**PROBLEM:**
Although the records contain pictures, repeat only the text of every line exactly.

**EXERCISE DATA:**
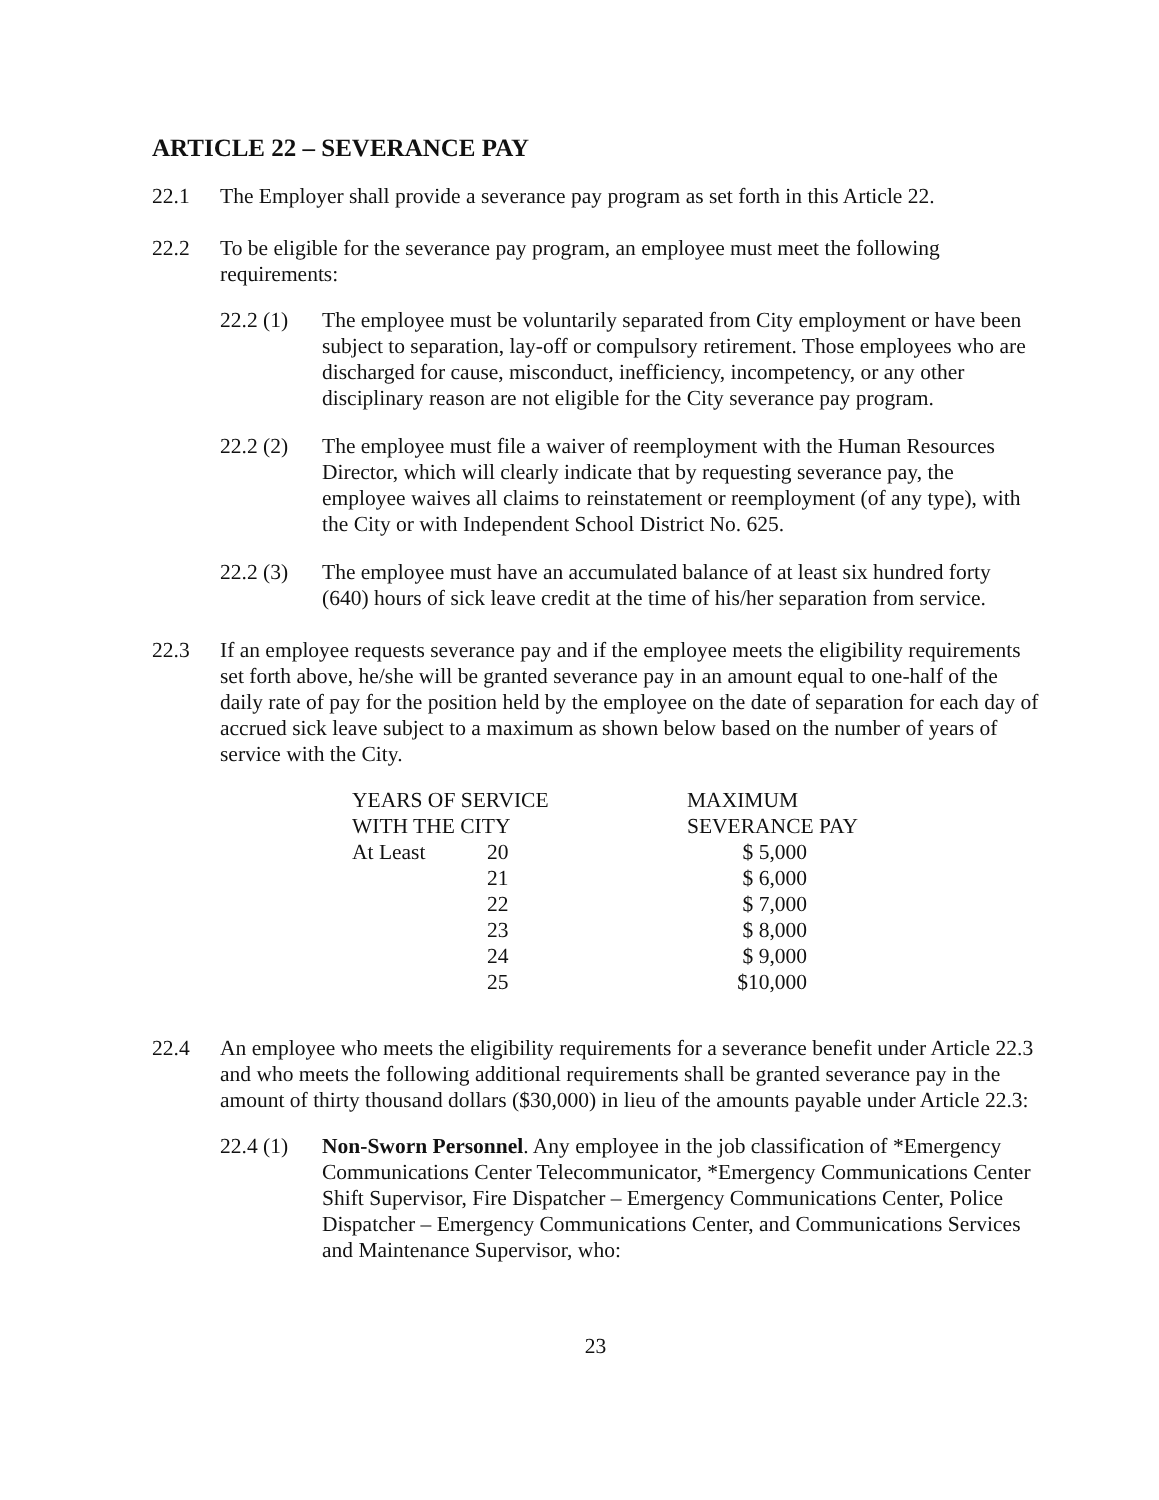ARTICLE 22 – SEVERANCE PAY
22.1 The Employer shall provide a severance pay program as set forth in this Article 22.
22.2 To be eligible for the severance pay program, an employee must meet the following requirements:
22.2 (1)
The employee must be voluntarily separated from City employment or have been subject to separation, lay-off or compulsory retirement. Those employees who are discharged for cause, misconduct, inefficiency, incompetency, or any other disciplinary reason are not eligible for the City severance pay program.
22.2 (2)
The employee must file a waiver of reemployment with the Human Resources Director, which will clearly indicate that by requesting severance pay, the employee waives all claims to reinstatement or reemployment (of any type), with the City or with Independent School District No. 625.
22.2 (3)
The employee must have an accumulated balance of at least six hundred forty (640) hours of sick leave credit at the time of his/her separation from service.
22.3 If an employee requests severance pay and if the employee meets the eligibility requirements set forth above, he/she will be granted severance pay in an amount equal to one-half of the daily rate of pay for the position held by the employee on the date of separation for each day of accrued sick leave subject to a maximum as shown below based on the number of years of service with the City.
| YEARS OF SERVICE WITH THE CITY | | MAXIMUM SEVERANCE PAY | |
| At Least | 20 | $ 5,000 | |
| | 21 | $ 6,000 | |
| | 22 | $ 7,000 | |
| | 23 | $ 8,000 | |
| | 24 | $ 9,000 | |
| | 25 | $10,000 | |
22.4 An employee who meets the eligibility requirements for a severance benefit under Article 22.3 and who meets the following additional requirements shall be granted severance pay in the amount of thirty thousand dollars ($30,000) in lieu of the amounts payable under Article 22.3:
22.4 (1)
Non-Sworn Personnel. Any employee in the job classification of *Emergency Communications Center Telecommunicator, *Emergency Communications Center Shift Supervisor, Fire Dispatcher – Emergency Communications Center, Police Dispatcher – Emergency Communications Center, and Communications Services and Maintenance Supervisor, who:
23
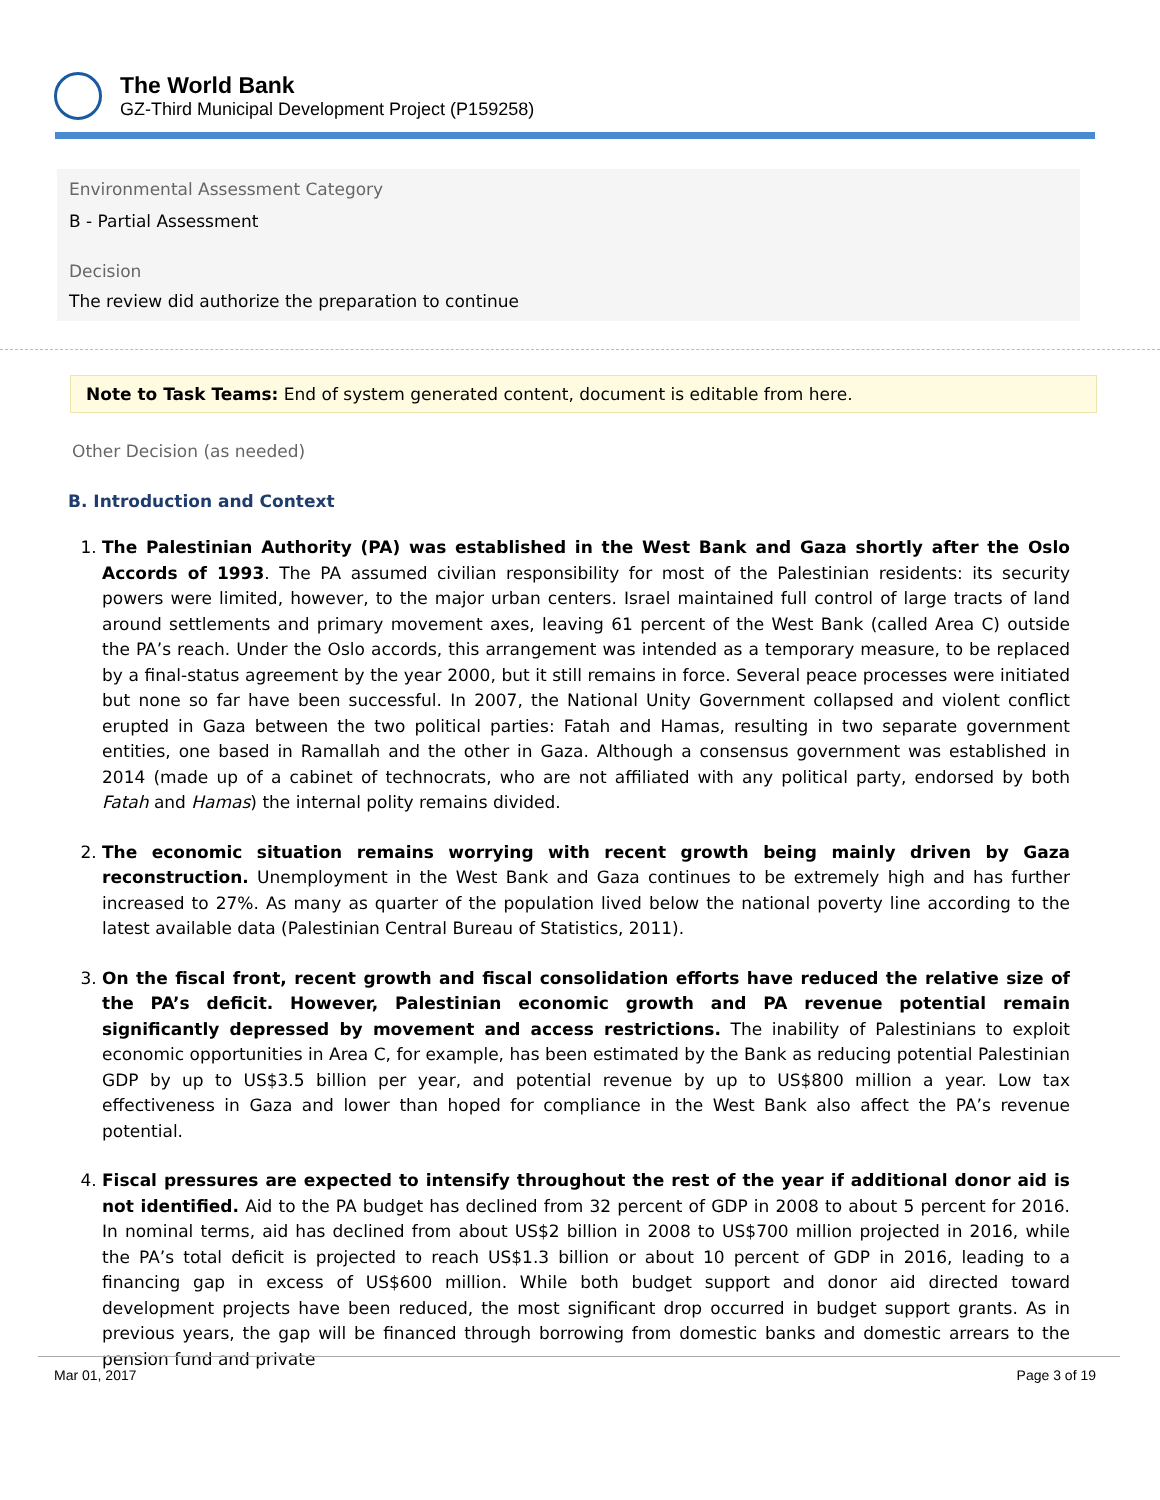The World Bank
GZ-Third Municipal Development Project (P159258)
Environmental Assessment Category
B - Partial Assessment
Decision
The review did authorize the preparation to continue
Note to Task Teams: End of system generated content, document is editable from here.
Other Decision (as needed)
B. Introduction and Context
1. The Palestinian Authority (PA) was established in the West Bank and Gaza shortly after the Oslo Accords of 1993. The PA assumed civilian responsibility for most of the Palestinian residents: its security powers were limited, however, to the major urban centers. Israel maintained full control of large tracts of land around settlements and primary movement axes, leaving 61 percent of the West Bank (called Area C) outside the PA’s reach. Under the Oslo accords, this arrangement was intended as a temporary measure, to be replaced by a final-status agreement by the year 2000, but it still remains in force. Several peace processes were initiated but none so far have been successful. In 2007, the National Unity Government collapsed and violent conflict erupted in Gaza between the two political parties: Fatah and Hamas, resulting in two separate government entities, one based in Ramallah and the other in Gaza. Although a consensus government was established in 2014 (made up of a cabinet of technocrats, who are not affiliated with any political party, endorsed by both Fatah and Hamas) the internal polity remains divided.
2. The economic situation remains worrying with recent growth being mainly driven by Gaza reconstruction. Unemployment in the West Bank and Gaza continues to be extremely high and has further increased to 27%. As many as quarter of the population lived below the national poverty line according to the latest available data (Palestinian Central Bureau of Statistics, 2011).
3. On the fiscal front, recent growth and fiscal consolidation efforts have reduced the relative size of the PA’s deficit. However, Palestinian economic growth and PA revenue potential remain significantly depressed by movement and access restrictions. The inability of Palestinians to exploit economic opportunities in Area C, for example, has been estimated by the Bank as reducing potential Palestinian GDP by up to US$3.5 billion per year, and potential revenue by up to US$800 million a year. Low tax effectiveness in Gaza and lower than hoped for compliance in the West Bank also affect the PA’s revenue potential.
4. Fiscal pressures are expected to intensify throughout the rest of the year if additional donor aid is not identified. Aid to the PA budget has declined from 32 percent of GDP in 2008 to about 5 percent for 2016. In nominal terms, aid has declined from about US$2 billion in 2008 to US$700 million projected in 2016, while the PA’s total deficit is projected to reach US$1.3 billion or about 10 percent of GDP in 2016, leading to a financing gap in excess of US$600 million. While both budget support and donor aid directed toward development projects have been reduced, the most significant drop occurred in budget support grants. As in previous years, the gap will be financed through borrowing from domestic banks and domestic arrears to the pension fund and private
Mar 01, 2017 Page 3 of 19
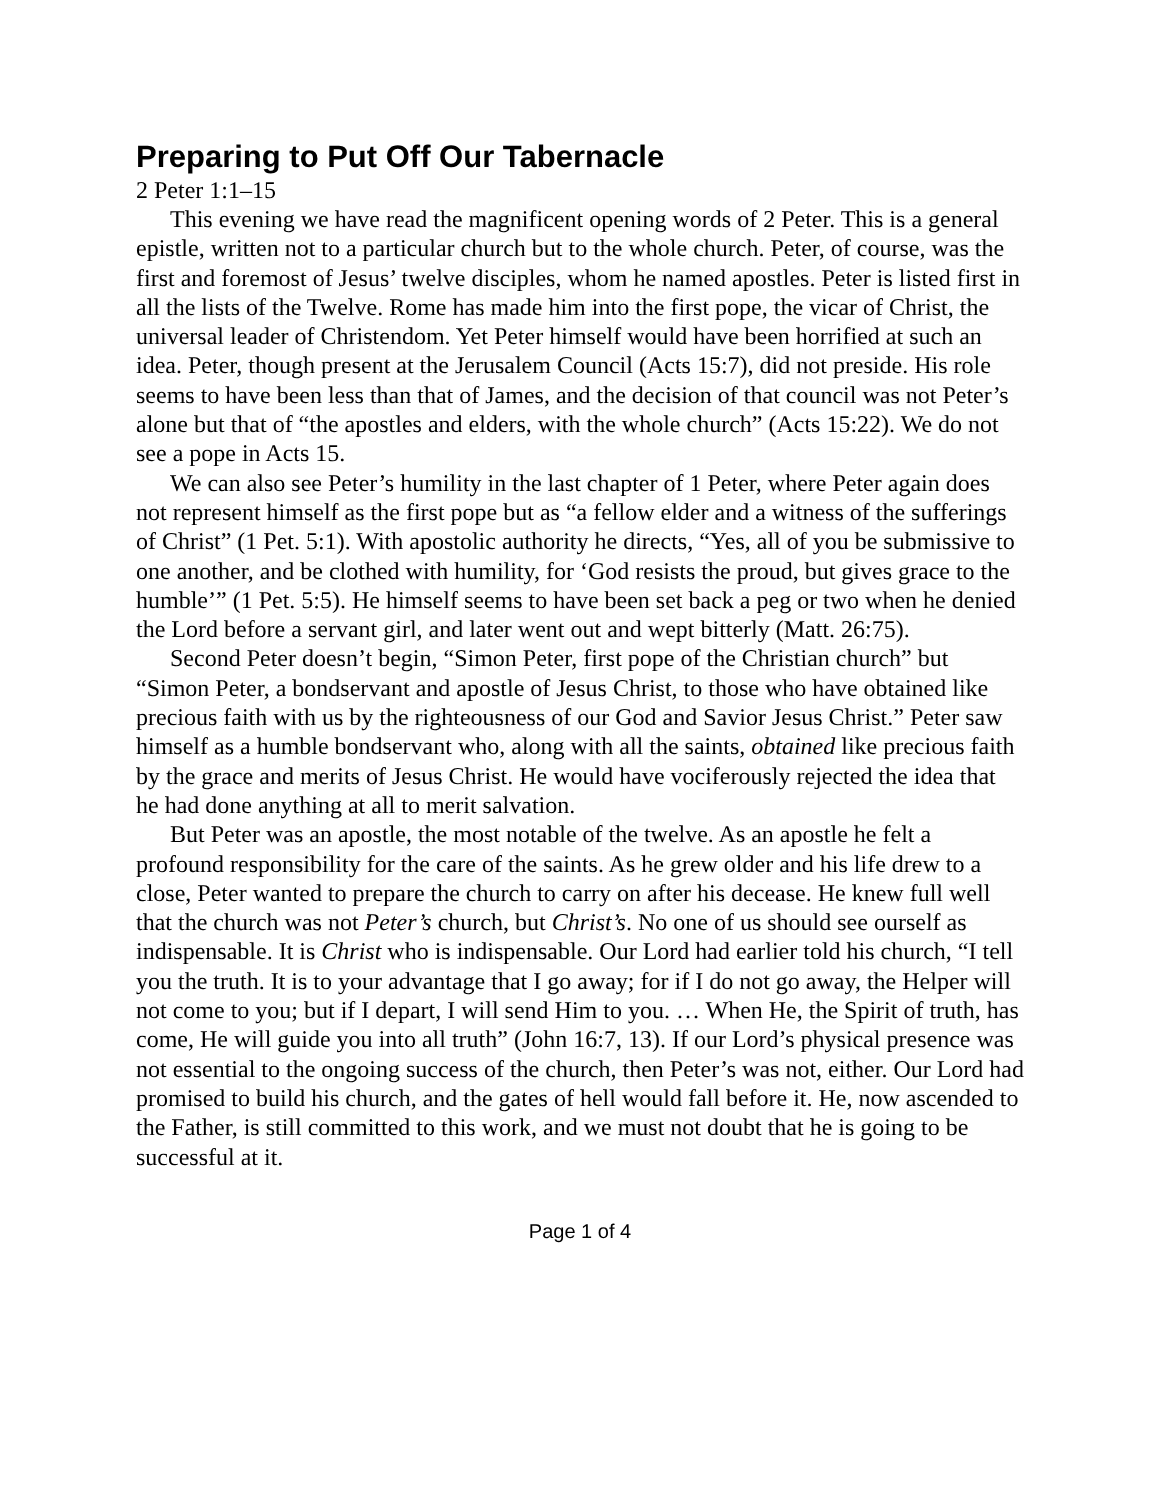Preparing to Put Off Our Tabernacle
2 Peter 1:1–15
This evening we have read the magnificent opening words of 2 Peter. This is a general epistle, written not to a particular church but to the whole church. Peter, of course, was the first and foremost of Jesus’ twelve disciples, whom he named apostles. Peter is listed first in all the lists of the Twelve. Rome has made him into the first pope, the vicar of Christ, the universal leader of Christendom. Yet Peter himself would have been horrified at such an idea. Peter, though present at the Jerusalem Council (Acts 15:7), did not preside. His role seems to have been less than that of James, and the decision of that council was not Peter’s alone but that of “the apostles and elders, with the whole church” (Acts 15:22). We do not see a pope in Acts 15.
We can also see Peter’s humility in the last chapter of 1 Peter, where Peter again does not represent himself as the first pope but as “a fellow elder and a witness of the sufferings of Christ” (1 Pet. 5:1). With apostolic authority he directs, “Yes, all of you be submissive to one another, and be clothed with humility, for ‘God resists the proud, but gives grace to the humble’” (1 Pet. 5:5). He himself seems to have been set back a peg or two when he denied the Lord before a servant girl, and later went out and wept bitterly (Matt. 26:75).
Second Peter doesn’t begin, “Simon Peter, first pope of the Christian church” but “Simon Peter, a bondservant and apostle of Jesus Christ, to those who have obtained like precious faith with us by the righteousness of our God and Savior Jesus Christ.” Peter saw himself as a humble bondservant who, along with all the saints, obtained like precious faith by the grace and merits of Jesus Christ. He would have vociferously rejected the idea that he had done anything at all to merit salvation.
But Peter was an apostle, the most notable of the twelve. As an apostle he felt a profound responsibility for the care of the saints. As he grew older and his life drew to a close, Peter wanted to prepare the church to carry on after his decease. He knew full well that the church was not Peter’s church, but Christ’s. No one of us should see ourself as indispensable. It is Christ who is indispensable. Our Lord had earlier told his church, “I tell you the truth. It is to your advantage that I go away; for if I do not go away, the Helper will not come to you; but if I depart, I will send Him to you. … When He, the Spirit of truth, has come, He will guide you into all truth” (John 16:7, 13). If our Lord’s physical presence was not essential to the ongoing success of the church, then Peter’s was not, either. Our Lord had promised to build his church, and the gates of hell would fall before it. He, now ascended to the Father, is still committed to this work, and we must not doubt that he is going to be successful at it.
Page 1 of 4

**SOLVED EXERCISE:**
ARTICLE 22 – SEVERANCE PAY
22.1 The Employer shall provide a severance pay program as set forth in this Article 22.
22.2 To be eligible for the severance pay program, an employee must meet the following requirements:
22.2 (1)
The employee must be voluntarily separated from City employment or have been subject to separation, lay-off or compulsory retirement. Those employees who are discharged for cause, misconduct, inefficiency, incompetency, or any other disciplinary reason are not eligible for the City severance pay program.
22.2 (2)
The employee must file a waiver of reemployment with the Human Resources Director, which will clearly indicate that by requesting severance pay, the employee waives all claims to reinstatement or reemployment (of any type), with the City or with Independent School District No. 625.
22.2 (3)
The employee must have an accumulated balance of at least six hundred forty (640) hours of sick leave credit at the time of his/her separation from service.
22.3 If an employee requests severance pay and if the employee meets the eligibility requirements set forth above, he/she will be granted severance pay in an amount equal to one-half of the daily rate of pay for the position held by the employee on the date of separation for each day of accrued sick leave subject to a maximum as shown below based on the number of years of service with the City.
| YEARS OF SERVICE WITH THE CITY | | MAXIMUM SEVERANCE PAY | |
| At Least | 20 | $ 5,000 | |
| | 21 | $ 6,000 | |
| | 22 | $ 7,000 | |
| | 23 | $ 8,000 | |
| | 24 | $ 9,000 | |
| | 25 | $10,000 | |
22.4 An employee who meets the eligibility requirements for a severance benefit under Article 22.3 and who meets the following additional requirements shall be granted severance pay in the amount of thirty thousand dollars ($30,000) in lieu of the amounts payable under Article 22.3:
22.4 (1)
Non-Sworn Personnel. Any employee in the job classification of *Emergency Communications Center Telecommunicator, *Emergency Communications Center Shift Supervisor, Fire Dispatcher – Emergency Communications Center, Police Dispatcher – Emergency Communications Center, and Communications Services and Maintenance Supervisor, who:
23
The World Bank
GZ-Third Municipal Development Project (P159258)
Environmental Assessment Category
B - Partial Assessment
Decision
The review did authorize the preparation to continue
Note to Task Teams: End of system generated content, document is editable from here.
Other Decision (as needed)
B. Introduction and Context
1. The Palestinian Authority (PA) was established in the West Bank and Gaza shortly after the Oslo Accords of 1993. The PA assumed civilian responsibility for most of the Palestinian residents: its security powers were limited, however, to the major urban centers. Israel maintained full control of large tracts of land around settlements and primary movement axes, leaving 61 percent of the West Bank (called Area C) outside the PA’s reach. Under the Oslo accords, this arrangement was intended as a temporary measure, to be replaced by a final-status agreement by the year 2000, but it still remains in force. Several peace processes were initiated but none so far have been successful. In 2007, the National Unity Government collapsed and violent conflict erupted in Gaza between the two political parties: Fatah and Hamas, resulting in two separate government entities, one based in Ramallah and the other in Gaza. Although a consensus government was established in 2014 (made up of a cabinet of technocrats, who are not affiliated with any political party, endorsed by both Fatah and Hamas) the internal polity remains divided.
2. The economic situation remains worrying with recent growth being mainly driven by Gaza reconstruction. Unemployment in the West Bank and Gaza continues to be extremely high and has further increased to 27%. As many as quarter of the population lived below the national poverty line according to the latest available data (Palestinian Central Bureau of Statistics, 2011).
3. On the fiscal front, recent growth and fiscal consolidation efforts have reduced the relative size of the PA’s deficit. However, Palestinian economic growth and PA revenue potential remain significantly depressed by movement and access restrictions. The inability of Palestinians to exploit economic opportunities in Area C, for example, has been estimated by the Bank as reducing potential Palestinian GDP by up to US$3.5 billion per year, and potential revenue by up to US$800 million a year. Low tax effectiveness in Gaza and lower than hoped for compliance in the West Bank also affect the PA’s revenue potential.
4. Fiscal pressures are expected to intensify throughout the rest of the year if additional donor aid is not identified. Aid to the PA budget has declined from 32 percent of GDP in 2008 to about 5 percent for 2016. In nominal terms, aid has declined from about US$2 billion in 2008 to US$700 million projected in 2016, while the PA’s total deficit is projected to reach US$1.3 billion or about 10 percent of GDP in 2016, leading to a financing gap in excess of US$600 million. While both budget support and donor aid directed toward development projects have been reduced, the most significant drop occurred in budget support grants. As in previous years, the gap will be financed through borrowing from domestic banks and domestic arrears to the pension fund and private
Mar 01, 2017 Page 3 of 19
Preparing to Put Off Our Tabernacle
2 Peter 1:1–15
This evening we have read the magnificent opening words of 2 Peter. This is a general epistle, written not to a particular church but to the whole church. Peter, of course, was the first and foremost of Jesus’ twelve disciples, whom he named apostles. Peter is listed first in all the lists of the Twelve. Rome has made him into the first pope, the vicar of Christ, the universal leader of Christendom. Yet Peter himself would have been horrified at such an idea. Peter, though present at the Jerusalem Council (Acts 15:7), did not preside. His role seems to have been less than that of James, and the decision of that council was not Peter’s alone but that of “the apostles and elders, with the whole church” (Acts 15:22). We do not see a pope in Acts 15.
We can also see Peter’s humility in the last chapter of 1 Peter, where Peter again does not represent himself as the first pope but as “a fellow elder and a witness of the sufferings of Christ” (1 Pet. 5:1). With apostolic authority he directs, “Yes, all of you be submissive to one another, and be clothed with humility, for ‘God resists the proud, but gives grace to the humble’” (1 Pet. 5:5). He himself seems to have been set back a peg or two when he denied the Lord before a servant girl, and later went out and wept bitterly (Matt. 26:75).
Second Peter doesn’t begin, “Simon Peter, first pope of the Christian church” but “Simon Peter, a bondservant and apostle of Jesus Christ, to those who have obtained like precious faith with us by the righteousness of our God and Savior Jesus Christ.” Peter saw himself as a humble bondservant who, along with all the saints, obtained like precious faith by the grace and merits of Jesus Christ. He would have vociferously rejected the idea that he had done anything at all to merit salvation.
But Peter was an apostle, the most notable of the twelve. As an apostle he felt a profound responsibility for the care of the saints. As he grew older and his life drew to a close, Peter wanted to prepare the church to carry on after his decease. He knew full well that the church was not Peter’s church, but Christ’s. No one of us should see ourself as indispensable. It is Christ who is indispensable. Our Lord had earlier told his church, “I tell you the truth. It is to your advantage that I go away; for if I do not go away, the Helper will not come to you; but if I depart, I will send Him to you. … When He, the Spirit of truth, has come, He will guide you into all truth” (John 16:7, 13). If our Lord’s physical presence was not essential to the ongoing success of the church, then Peter’s was not, either. Our Lord had promised to build his church, and the gates of hell would fall before it. He, now ascended to the Father, is still committed to this work, and we must not doubt that he is going to be successful at it.
Page 1 of 4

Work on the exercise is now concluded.